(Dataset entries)
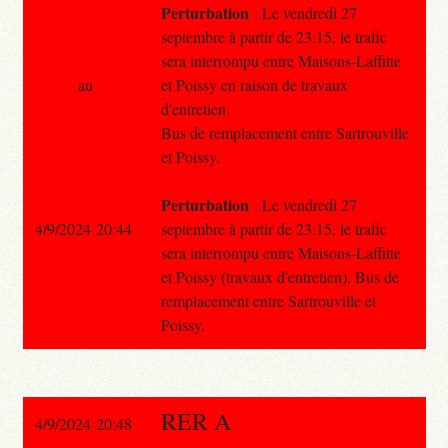
Perturbation
: Le vendredi 27
septembre à partir de 23:15, le trafic
sera interrompu entre Maisons-Laffitte
au
et Poissy en raison de travaux
d'entretien.
Bus de remplacement entre Sartrouville
et Poissy.
Perturbation
: Le vendredi 27
4/9/2024 20:44
septembre à partir de 23:15, le trafic
sera interrompu entre Maisons-Laffitte
et Poissy (travaux d'entretien). Bus de
remplacement entre Sartrouville et
Poissy.
RER A
4/9/2024 20:48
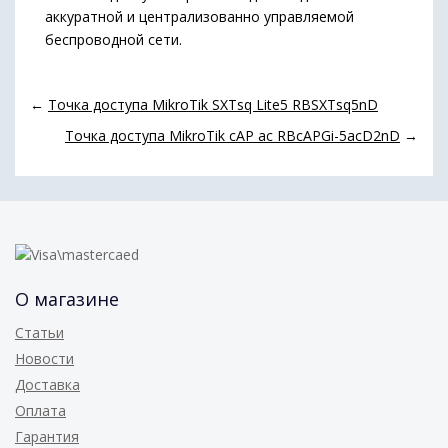
аккуратной и централизованно управляемой
беспроводной сети.
←
Точка доступа MikroTik SXTsq Lite5 RBSXTsq5nD
Точка доступа MikroTik cAP ac RBcAPGi-5acD2nD
→
О магазине
Статьи
Новости
Доставка
Оплата
Гарантия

--- WORK ITEM ---
Starting at the line that holds "remplacement entre Sartrouville et", retype every line through the end of the data, both ends included. Pictures stay out of the copy.

--- RESPONSE TO THE TASK ---
remplacement entre Sartrouville et
Poissy.
RER A
4/9/2024 20:48
аккуратной и централизованно управляемой
беспроводной сети.
←
Точка доступа MikroTik SXTsq Lite5 RBSXTsq5nD
Точка доступа MikroTik cAP ac RBcAPGi-5acD2nD
→
О магазине
Статьи
Новости
Доставка
Оплата
Гарантия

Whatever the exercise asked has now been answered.